--- Supplied material ---
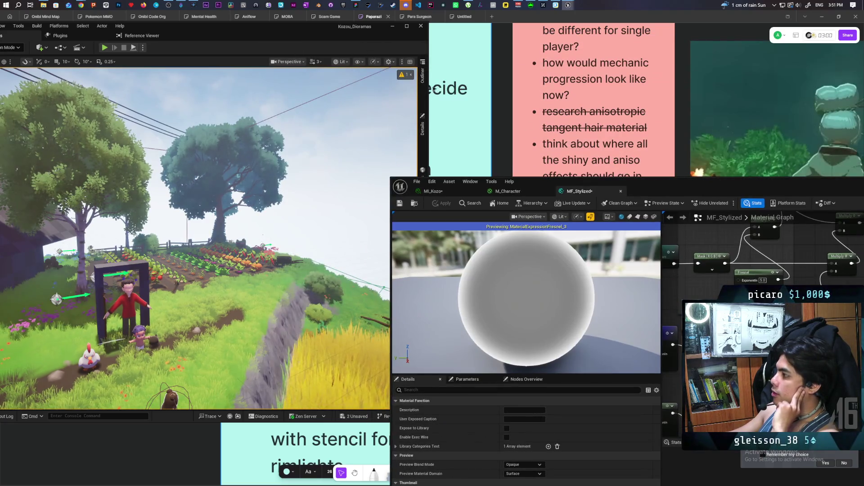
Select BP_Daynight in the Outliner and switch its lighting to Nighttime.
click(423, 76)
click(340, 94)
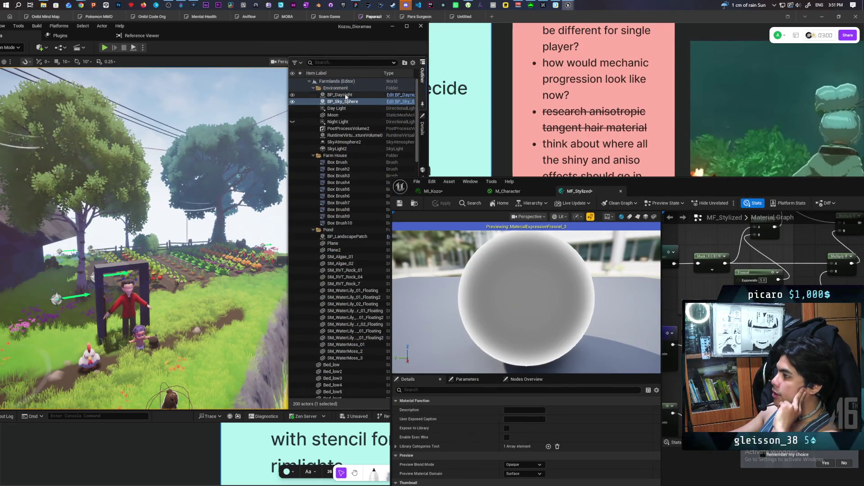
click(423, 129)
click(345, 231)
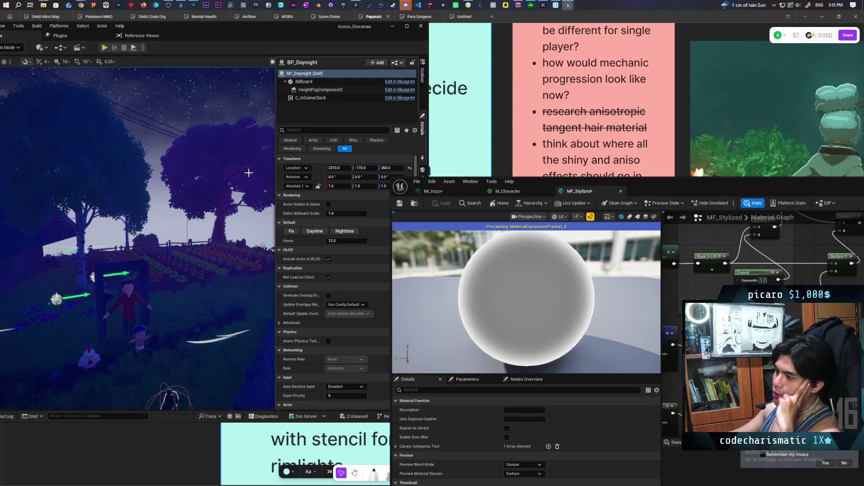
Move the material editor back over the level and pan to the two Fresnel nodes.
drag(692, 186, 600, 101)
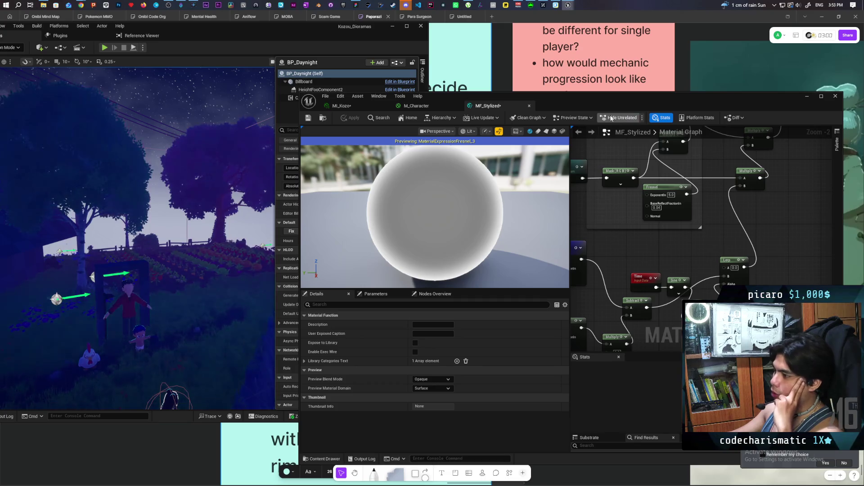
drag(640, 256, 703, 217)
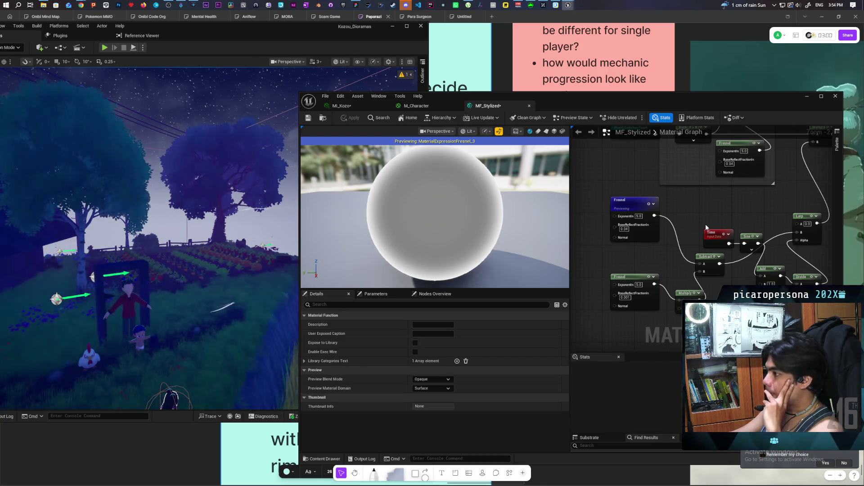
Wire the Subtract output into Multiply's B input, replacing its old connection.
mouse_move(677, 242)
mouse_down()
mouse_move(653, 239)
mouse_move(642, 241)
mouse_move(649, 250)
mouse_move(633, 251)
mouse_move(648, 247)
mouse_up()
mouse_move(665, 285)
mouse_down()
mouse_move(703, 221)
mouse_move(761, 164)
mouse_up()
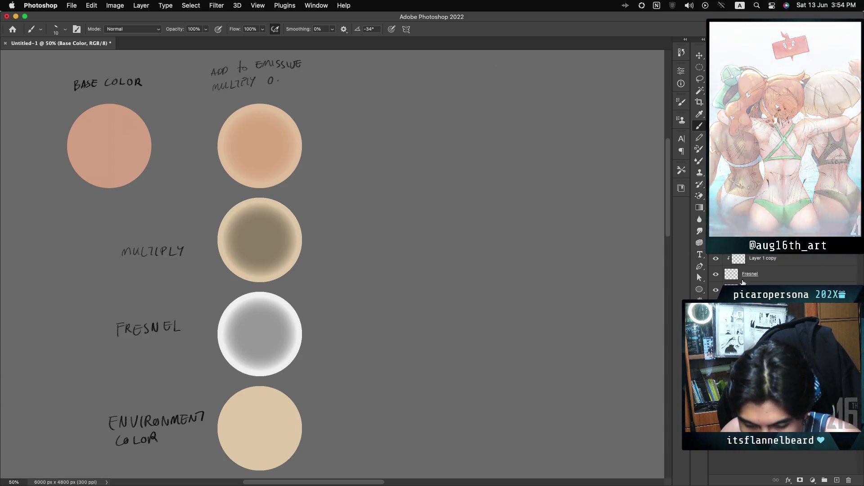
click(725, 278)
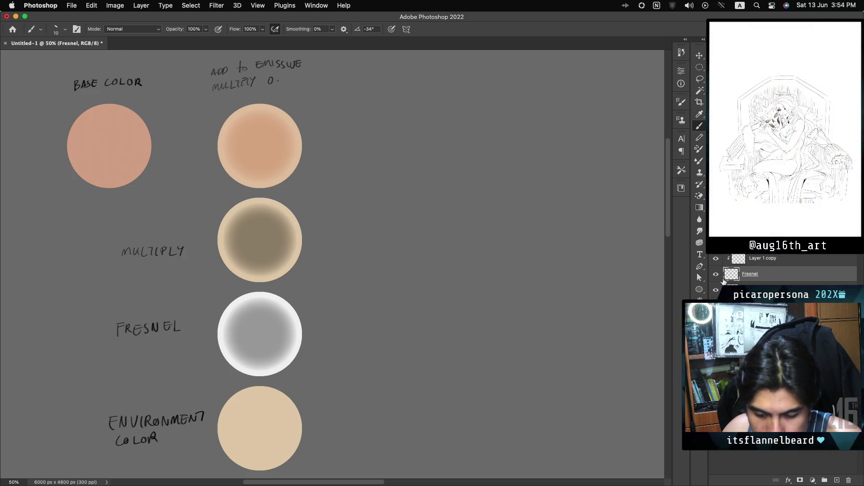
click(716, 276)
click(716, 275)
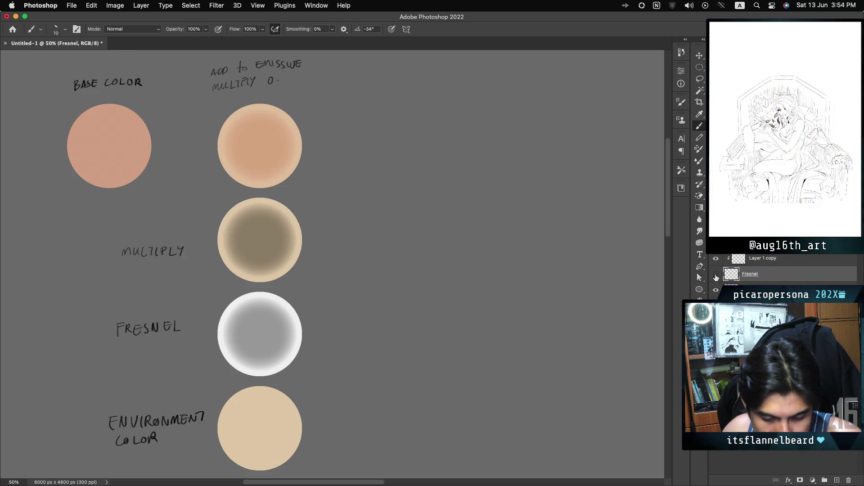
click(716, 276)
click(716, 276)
---
Required work: What is needed is every record above, restated word for word, with the pictures left out.

Problem solution:
Select BP_Daynight in the Outliner and switch its lighting to Nighttime.
click(423, 76)
click(340, 94)
click(423, 129)
click(345, 231)
Move the material editor back over the level and pan to the two Fresnel nodes.
drag(692, 186, 600, 101)
drag(640, 256, 703, 217)
Wire the Subtract output into Multiply's B input, replacing its old connection.
mouse_move(677, 242)
mouse_down()
mouse_move(653, 239)
mouse_move(642, 241)
mouse_move(649, 250)
mouse_move(633, 251)
mouse_move(648, 247)
mouse_up()
mouse_move(665, 285)
mouse_down()
mouse_move(703, 221)
mouse_move(761, 164)
mouse_up()
click(725, 278)
click(716, 276)
click(716, 275)
click(716, 276)
click(716, 276)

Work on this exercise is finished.